PROBLEM: Only the lines from the one holding "left ankle: (119, 171)" through the end of the material are to be repeated, exactly and without pictures.

DATA FOR PROCESSING:
- - -
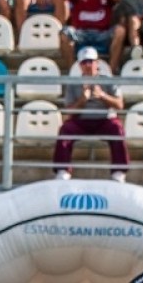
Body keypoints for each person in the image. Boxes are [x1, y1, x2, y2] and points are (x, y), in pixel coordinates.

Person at [54, 46, 128, 182]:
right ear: (80, 65)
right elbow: (69, 110)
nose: (88, 65)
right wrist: (82, 100)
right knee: (65, 129)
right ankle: (63, 170)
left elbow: (120, 105)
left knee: (117, 129)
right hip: (81, 121)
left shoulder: (108, 80)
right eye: (84, 62)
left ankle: (119, 171)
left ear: (97, 63)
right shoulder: (73, 83)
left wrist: (103, 96)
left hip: (104, 120)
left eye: (90, 61)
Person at [57, 0, 121, 69]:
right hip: (80, 33)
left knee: (120, 30)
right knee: (65, 32)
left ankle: (110, 71)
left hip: (102, 34)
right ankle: (73, 71)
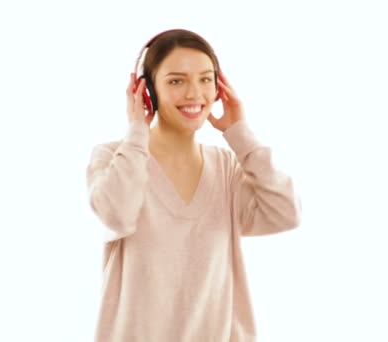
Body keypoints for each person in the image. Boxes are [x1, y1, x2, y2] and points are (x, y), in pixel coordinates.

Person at [85, 28, 302, 342]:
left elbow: (286, 213)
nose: (194, 93)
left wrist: (239, 134)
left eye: (205, 79)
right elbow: (117, 213)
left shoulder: (228, 168)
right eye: (176, 81)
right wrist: (136, 132)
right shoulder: (115, 157)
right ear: (147, 92)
- - -
EXERCISE RESPONSE:
left ankle: (119, 171)
left ear: (97, 63)
right shoulder: (73, 83)
left wrist: (103, 96)
left hip: (104, 120)
left eye: (90, 61)
Person at [57, 0, 121, 69]:
right hip: (80, 33)
left knee: (120, 30)
right knee: (65, 32)
left ankle: (110, 71)
left hip: (102, 34)
right ankle: (73, 71)
Body keypoints for each person in the image. Boxes are [x1, y1, x2, y2] and points are (x, y), in pixel coordinates.

Person at [85, 28, 302, 342]:
left elbow: (286, 213)
nose: (194, 93)
left wrist: (239, 134)
left eye: (205, 79)
right elbow: (117, 213)
left shoulder: (228, 168)
right eye: (176, 81)
right wrist: (136, 132)
right shoulder: (115, 157)
right ear: (147, 92)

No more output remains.